* [Reading text]:
* * * *

After reading The Clarkston News’ series on former Clarkston Community Schools leader Mel Vaara, life-long area resident and 30-year CCS employee came to our office with some thoughts to share.
By Don Rush
With the latest news Clarkston Community Schools are “opening” enrollment to students living outside the district (see ‘Ahead of the curve with open enrollment’ published on April 25, 2019), the district is contending with something prior administrations didn’t have to deal with — namely a shrinking student population.
George White, who will be 73 later this month, has long ties to the district. “I am the sixth generation in my family to be from Clarkston; my kids are the seventh and grand kids eighth generation,” he said one day while visiting The Clarkston News office at 5 S. Main Street, downtown.
“I was at the beginning of the ‘baby boomer’ generation,” White said. “This was a time of growth in the district. There were a lot of kids being born. Post War (World War 2) the district, under the leadership of Superintendent Dr. Greene, had to build schools as fast as they could. Today’s challenge for the district is dealing with a shrinking school population — they have to figure out how to get more kids into Clarkston Schools.”
Last month, the board of education approved open enrollment for “specialty academic” programs for students pursuing band, choir, and orchestra and in the Construction Technology program. Open enrollment is for grades 6-12.
According to the history of the Clarkston Community School District, in 1949 there was a successful campaign to consolidate rural districts within Independence and Springfield townships into one district. In 1951, Dr. L.F. Greene was hired on as superintendent.
White worked for the district from 1968, starting as a high school biology teacher, then assistant principal at Sashabaw Junior High, with stints as principal at both Pine Knob and North Sashabaw elementary schools. He retired in 1998.
He came to the office with a file folder filled with a little of his family’s history, a little of the district’s history, and a couple maps of Independence Township from the late 1800’s showing all the little school districts in the township.

* * * *

* [Data section]:

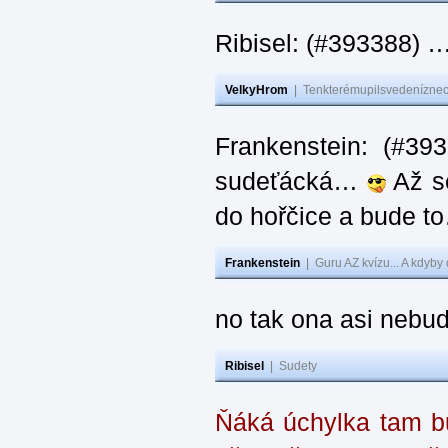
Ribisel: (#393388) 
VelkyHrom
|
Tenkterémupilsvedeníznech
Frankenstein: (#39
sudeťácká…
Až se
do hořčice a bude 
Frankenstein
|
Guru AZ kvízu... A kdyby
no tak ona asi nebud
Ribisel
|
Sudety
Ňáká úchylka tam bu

* * * *

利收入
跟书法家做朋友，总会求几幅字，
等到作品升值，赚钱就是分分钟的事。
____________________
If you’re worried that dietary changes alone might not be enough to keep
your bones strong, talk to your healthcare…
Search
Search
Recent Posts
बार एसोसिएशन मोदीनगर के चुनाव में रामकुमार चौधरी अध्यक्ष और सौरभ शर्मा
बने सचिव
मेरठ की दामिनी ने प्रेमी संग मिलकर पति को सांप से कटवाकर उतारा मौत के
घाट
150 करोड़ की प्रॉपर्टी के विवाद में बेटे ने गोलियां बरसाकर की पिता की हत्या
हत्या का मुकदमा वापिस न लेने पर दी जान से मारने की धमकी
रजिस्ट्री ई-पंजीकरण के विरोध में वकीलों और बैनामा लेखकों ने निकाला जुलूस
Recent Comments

* * * *

* [Work required]: Write out the whole article about George White and Clarkston Community Schools word for word.

* [Expected answer]:
After reading The Clarkston News’ series on former Clarkston Community Schools leader Mel Vaara, life-long area resident and 30-year CCS employee came to our office with some thoughts to share.
By Don Rush
With the latest news Clarkston Community Schools are “opening” enrollment to students living outside the district (see ‘Ahead of the curve with open enrollment’ published on April 25, 2019), the district is contending with something prior administrations didn’t have to deal with — namely a shrinking student population.
George White, who will be 73 later this month, has long ties to the district. “I am the sixth generation in my family to be from Clarkston; my kids are the seventh and grand kids eighth generation,” he said one day while visiting The Clarkston News office at 5 S. Main Street, downtown.
“I was at the beginning of the ‘baby boomer’ generation,” White said. “This was a time of growth in the district. There were a lot of kids being born. Post War (World War 2) the district, under the leadership of Superintendent Dr. Greene, had to build schools as fast as they could. Today’s challenge for the district is dealing with a shrinking school population — they have to figure out how to get more kids into Clarkston Schools.”
Last month, the board of education approved open enrollment for “specialty academic” programs for students pursuing band, choir, and orchestra and in the Construction Technology program. Open enrollment is for grades 6-12.
According to the history of the Clarkston Community School District, in 1949 there was a successful campaign to consolidate rural districts within Independence and Springfield townships into one district. In 1951, Dr. L.F. Greene was hired on as superintendent.
White worked for the district from 1968, starting as a high school biology teacher, then assistant principal at Sashabaw Junior High, with stints as principal at both Pine Knob and North Sashabaw elementary schools. He retired in 1998.
He came to the office with a file folder filled with a little of his family’s history, a little of the district’s history, and a couple maps of Independence Township from the late 1800’s showing all the little school districts in the township.